▶ EXERCISE: Copy exactly the stretch of data below from the line with "should evaluate all data integrity lapses." through the line with "and all data submitted to FDA.", including both of those lines.

▶ PROVIDED MATERIAL:
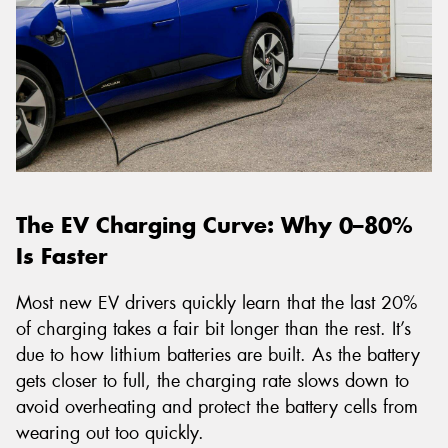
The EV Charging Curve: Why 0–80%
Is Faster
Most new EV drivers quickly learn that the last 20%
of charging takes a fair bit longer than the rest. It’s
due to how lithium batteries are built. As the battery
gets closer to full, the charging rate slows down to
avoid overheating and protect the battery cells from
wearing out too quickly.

---

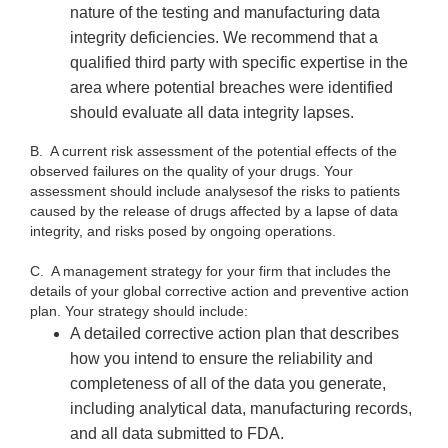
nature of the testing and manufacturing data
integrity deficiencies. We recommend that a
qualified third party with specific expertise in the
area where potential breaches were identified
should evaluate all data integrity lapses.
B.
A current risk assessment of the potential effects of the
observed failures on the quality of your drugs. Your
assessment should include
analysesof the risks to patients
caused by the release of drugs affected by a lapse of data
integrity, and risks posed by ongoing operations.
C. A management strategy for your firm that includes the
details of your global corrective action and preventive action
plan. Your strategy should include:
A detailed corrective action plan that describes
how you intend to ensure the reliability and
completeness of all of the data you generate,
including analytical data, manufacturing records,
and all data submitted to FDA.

▶ TASK RESULT:
should evaluate all data integrity lapses.
B.
A current risk assessment of the potential effects of the
observed failures on the quality of your drugs. Your
assessment should include
analysesof the risks to patients
caused by the release of drugs affected by a lapse of data
integrity, and risks posed by ongoing operations.
C. A management strategy for your firm that includes the
details of your global corrective action and preventive action
plan. Your strategy should include:
A detailed corrective action plan that describes
how you intend to ensure the reliability and
completeness of all of the data you generate,
including analytical data, manufacturing records,
and all data submitted to FDA.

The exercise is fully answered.